Jackie DeShannon: “When You Walk In the Room”
There used to be a video on YouTube of Jackie DeShannon on an old TV show singing “Till You Say You’ll Be Mine,” and when I first saw it, I thought, this is what heaven must be like, this room full of dancing kids and go-go girls and Jackie DeShannon swiveling her hips. The video seems to have disappeared—I can’t figure out where clips like these come from, who puts them up, why these people have footage of old musical variety shows hanging around in the first place, and likewise I can’t figure out where they go when they’re gone. This clip, of Jackie singing a different song on the same or a different show, doesn’t have quite the same magic, but it’s still pretty special.

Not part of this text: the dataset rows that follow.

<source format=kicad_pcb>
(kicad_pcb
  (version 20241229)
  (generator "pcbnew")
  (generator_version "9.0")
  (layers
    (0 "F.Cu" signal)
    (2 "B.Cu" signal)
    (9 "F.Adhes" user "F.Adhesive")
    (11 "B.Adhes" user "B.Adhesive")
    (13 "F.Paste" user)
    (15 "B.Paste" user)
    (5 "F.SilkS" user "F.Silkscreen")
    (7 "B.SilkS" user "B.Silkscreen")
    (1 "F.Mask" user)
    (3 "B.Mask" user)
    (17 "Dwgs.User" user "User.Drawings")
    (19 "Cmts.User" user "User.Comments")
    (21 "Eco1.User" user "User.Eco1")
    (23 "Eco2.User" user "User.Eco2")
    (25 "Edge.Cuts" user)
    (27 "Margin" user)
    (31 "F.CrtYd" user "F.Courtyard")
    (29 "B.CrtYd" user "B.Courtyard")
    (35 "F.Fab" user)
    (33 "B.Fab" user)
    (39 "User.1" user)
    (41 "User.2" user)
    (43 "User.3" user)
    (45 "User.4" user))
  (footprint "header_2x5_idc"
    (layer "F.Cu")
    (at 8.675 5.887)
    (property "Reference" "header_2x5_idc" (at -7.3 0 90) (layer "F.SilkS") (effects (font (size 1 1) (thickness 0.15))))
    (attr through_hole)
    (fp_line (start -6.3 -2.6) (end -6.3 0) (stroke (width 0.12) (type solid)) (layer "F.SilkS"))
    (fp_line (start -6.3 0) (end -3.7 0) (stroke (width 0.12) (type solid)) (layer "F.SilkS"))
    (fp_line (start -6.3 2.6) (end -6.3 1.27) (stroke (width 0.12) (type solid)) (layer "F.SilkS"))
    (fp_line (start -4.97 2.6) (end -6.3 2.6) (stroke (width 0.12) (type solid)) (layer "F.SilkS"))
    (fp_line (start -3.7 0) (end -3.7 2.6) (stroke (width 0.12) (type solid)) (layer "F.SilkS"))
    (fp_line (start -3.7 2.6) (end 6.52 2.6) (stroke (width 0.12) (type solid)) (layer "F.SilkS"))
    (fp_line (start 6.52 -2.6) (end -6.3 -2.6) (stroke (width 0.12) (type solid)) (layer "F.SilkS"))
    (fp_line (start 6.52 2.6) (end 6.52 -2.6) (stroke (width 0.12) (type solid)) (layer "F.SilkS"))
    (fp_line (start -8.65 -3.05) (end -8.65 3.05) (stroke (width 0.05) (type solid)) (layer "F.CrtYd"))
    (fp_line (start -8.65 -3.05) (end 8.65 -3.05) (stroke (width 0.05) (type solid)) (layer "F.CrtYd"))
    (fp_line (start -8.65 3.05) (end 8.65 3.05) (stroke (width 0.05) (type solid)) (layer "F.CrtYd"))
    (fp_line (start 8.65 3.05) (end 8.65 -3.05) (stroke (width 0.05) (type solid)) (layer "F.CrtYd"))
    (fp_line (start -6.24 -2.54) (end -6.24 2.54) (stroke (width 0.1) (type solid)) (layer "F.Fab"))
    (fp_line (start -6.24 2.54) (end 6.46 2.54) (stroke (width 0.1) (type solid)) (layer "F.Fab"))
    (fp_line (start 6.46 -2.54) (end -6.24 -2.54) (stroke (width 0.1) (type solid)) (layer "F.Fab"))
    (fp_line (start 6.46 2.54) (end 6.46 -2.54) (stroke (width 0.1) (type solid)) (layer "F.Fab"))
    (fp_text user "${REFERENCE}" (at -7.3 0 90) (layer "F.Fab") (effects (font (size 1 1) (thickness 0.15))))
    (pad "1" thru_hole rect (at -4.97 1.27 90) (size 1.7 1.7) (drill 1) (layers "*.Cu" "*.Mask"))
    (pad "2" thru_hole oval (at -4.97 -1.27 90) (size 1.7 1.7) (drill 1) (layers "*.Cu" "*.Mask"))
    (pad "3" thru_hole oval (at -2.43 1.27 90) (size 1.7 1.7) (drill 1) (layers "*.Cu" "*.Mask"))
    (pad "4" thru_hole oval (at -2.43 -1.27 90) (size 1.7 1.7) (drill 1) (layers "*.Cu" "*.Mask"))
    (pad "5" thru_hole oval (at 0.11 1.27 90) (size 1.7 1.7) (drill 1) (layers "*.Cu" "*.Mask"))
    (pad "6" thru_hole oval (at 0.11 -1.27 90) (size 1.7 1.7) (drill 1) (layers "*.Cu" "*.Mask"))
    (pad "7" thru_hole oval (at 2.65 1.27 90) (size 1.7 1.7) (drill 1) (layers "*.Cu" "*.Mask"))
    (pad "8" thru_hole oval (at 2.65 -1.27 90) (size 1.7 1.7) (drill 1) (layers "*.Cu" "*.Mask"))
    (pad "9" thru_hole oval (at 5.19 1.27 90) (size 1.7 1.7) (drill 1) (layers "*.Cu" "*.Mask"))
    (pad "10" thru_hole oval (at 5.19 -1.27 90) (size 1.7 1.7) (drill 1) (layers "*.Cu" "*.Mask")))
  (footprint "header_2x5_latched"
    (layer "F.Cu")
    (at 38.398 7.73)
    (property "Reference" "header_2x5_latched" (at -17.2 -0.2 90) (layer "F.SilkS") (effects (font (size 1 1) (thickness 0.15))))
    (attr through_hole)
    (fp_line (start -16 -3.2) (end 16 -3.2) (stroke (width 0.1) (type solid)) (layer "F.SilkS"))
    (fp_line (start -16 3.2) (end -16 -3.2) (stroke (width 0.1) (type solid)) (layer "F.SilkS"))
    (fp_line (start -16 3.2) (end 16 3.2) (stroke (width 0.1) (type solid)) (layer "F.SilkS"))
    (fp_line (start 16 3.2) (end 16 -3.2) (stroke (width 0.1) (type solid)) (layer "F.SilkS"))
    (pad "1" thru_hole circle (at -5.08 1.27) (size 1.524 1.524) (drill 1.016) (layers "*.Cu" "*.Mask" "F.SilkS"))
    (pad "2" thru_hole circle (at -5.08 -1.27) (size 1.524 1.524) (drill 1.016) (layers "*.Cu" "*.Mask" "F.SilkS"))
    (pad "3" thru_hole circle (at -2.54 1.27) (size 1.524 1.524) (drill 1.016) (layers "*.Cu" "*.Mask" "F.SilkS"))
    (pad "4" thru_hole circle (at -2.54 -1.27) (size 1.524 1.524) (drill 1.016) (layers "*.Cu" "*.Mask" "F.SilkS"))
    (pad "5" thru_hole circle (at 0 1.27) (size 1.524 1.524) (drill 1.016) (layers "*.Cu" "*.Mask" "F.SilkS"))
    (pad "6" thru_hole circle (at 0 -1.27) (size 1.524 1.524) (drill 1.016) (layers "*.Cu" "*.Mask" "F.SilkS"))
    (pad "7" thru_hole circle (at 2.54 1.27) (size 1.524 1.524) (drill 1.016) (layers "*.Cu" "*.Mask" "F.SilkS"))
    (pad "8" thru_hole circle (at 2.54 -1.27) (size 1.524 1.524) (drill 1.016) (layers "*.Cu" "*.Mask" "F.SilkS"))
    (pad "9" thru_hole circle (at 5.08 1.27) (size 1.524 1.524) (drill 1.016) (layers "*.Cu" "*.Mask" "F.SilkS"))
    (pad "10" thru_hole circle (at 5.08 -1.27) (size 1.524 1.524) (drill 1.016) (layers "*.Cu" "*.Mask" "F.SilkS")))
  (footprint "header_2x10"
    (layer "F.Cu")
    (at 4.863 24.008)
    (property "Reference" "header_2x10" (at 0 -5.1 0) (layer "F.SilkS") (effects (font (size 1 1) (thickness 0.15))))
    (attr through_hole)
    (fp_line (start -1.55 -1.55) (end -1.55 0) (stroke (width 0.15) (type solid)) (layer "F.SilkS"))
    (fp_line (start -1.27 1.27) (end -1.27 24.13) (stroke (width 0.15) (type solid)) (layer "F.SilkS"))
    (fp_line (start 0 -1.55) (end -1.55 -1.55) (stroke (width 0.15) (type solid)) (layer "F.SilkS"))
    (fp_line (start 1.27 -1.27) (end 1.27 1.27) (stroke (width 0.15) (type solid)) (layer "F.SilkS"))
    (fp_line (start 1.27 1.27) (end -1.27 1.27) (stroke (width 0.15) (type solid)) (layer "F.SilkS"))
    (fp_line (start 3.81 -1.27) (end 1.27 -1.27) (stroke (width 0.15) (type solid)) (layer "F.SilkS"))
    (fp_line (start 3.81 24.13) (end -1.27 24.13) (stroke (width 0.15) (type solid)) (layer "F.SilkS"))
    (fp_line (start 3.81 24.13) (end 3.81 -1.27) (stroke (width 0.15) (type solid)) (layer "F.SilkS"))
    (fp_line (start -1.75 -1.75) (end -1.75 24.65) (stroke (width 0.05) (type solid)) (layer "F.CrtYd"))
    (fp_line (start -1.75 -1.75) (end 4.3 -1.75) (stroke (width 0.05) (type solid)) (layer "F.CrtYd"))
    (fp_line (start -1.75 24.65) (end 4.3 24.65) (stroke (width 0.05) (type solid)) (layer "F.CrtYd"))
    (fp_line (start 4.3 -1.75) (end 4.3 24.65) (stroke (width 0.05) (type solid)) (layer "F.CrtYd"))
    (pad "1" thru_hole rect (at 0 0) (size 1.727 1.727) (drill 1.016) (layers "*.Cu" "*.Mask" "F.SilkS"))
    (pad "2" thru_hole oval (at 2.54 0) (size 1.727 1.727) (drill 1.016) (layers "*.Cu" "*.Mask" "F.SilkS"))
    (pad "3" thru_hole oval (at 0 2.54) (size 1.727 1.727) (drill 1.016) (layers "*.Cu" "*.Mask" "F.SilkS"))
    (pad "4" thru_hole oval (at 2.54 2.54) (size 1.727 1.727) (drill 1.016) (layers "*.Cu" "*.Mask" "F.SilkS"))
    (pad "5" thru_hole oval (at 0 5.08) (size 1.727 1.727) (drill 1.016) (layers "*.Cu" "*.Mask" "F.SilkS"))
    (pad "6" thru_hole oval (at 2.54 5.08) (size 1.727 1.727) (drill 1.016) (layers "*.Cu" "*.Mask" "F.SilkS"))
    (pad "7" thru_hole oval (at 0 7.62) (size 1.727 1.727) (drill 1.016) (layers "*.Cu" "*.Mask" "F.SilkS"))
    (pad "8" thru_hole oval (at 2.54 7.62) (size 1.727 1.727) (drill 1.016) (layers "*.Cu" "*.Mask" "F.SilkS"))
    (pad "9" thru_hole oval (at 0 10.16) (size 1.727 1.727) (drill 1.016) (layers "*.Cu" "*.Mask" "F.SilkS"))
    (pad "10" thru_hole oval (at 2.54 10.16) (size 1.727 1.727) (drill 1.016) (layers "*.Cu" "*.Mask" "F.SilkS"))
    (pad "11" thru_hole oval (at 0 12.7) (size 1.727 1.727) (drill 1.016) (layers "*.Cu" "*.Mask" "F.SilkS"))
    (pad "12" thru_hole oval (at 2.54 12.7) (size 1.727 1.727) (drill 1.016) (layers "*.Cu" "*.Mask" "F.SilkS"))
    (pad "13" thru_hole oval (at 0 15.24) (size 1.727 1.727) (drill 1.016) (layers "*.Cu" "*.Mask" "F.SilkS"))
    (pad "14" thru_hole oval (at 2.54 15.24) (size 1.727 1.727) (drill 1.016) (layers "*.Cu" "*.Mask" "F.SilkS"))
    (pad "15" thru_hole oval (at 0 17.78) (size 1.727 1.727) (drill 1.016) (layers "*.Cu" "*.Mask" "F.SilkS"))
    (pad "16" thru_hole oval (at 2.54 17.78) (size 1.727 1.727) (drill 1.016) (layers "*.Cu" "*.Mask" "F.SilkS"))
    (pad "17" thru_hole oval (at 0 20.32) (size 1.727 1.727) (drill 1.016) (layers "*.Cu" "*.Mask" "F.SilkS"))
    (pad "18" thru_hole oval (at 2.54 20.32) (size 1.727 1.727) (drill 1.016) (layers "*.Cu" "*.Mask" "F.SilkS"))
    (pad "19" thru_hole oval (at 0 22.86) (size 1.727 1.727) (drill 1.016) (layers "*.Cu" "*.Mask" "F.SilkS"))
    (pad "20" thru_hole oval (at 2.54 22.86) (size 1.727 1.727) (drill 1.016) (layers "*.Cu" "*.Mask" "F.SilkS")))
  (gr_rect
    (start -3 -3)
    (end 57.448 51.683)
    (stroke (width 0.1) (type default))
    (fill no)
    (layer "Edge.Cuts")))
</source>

In the same way that certain writers are referred to as “writer’s writers”—which doesn’t really mean that only writers read and like them, but that they have some kind of modesty or quietness at the core of their work—Jackie DeShannon could be called a “musician’s musician.” This TV appearance was about as showy as she got, which wasn’t very. She was never going to be the sexiest singer, or the one with the most soulful voice. She sounded raspy and American, with a bit of Kentucky twang. She wrote her own songs, but she came too early for the Joni Mitchell generation of female singer-songwriters. Like Carole King, she supplied material for wave after wave of pop acts—Brenda Lee and Barbara Lewis, then Marianne Faithful and the Byrds, then Kim Carnes (“Bette Davis Eyes”). She played the guitar—other singers of her time just sang and gestured. Jackie was like the girl next door whom nobody knew got the best grades in the class. I imagine people didn’t know what to make of her. In 1964 she toured with the Beatles, and her second album is called Breakin’ It Up on the Beatles Tour!, as though she could only succeed in their reflected glory.
Here’s what I love about her. At the beginning of the clip of “When You Walk Into the Room,” she starts the song a few beats too early, and then realizes what she’s done and laughs. There’s that quality in almost all of her songs, of brightness and good cheer, no matter how distraught or mournful the lyrics. It seems like a matter of her constitution, that she’s the kind of person who can’t help but smile a lot. Not a fake, hold-it-for-the-camera smile, the kind where you can see the strain, but something more genuine, a smile not of the pop world at all, but of the real one.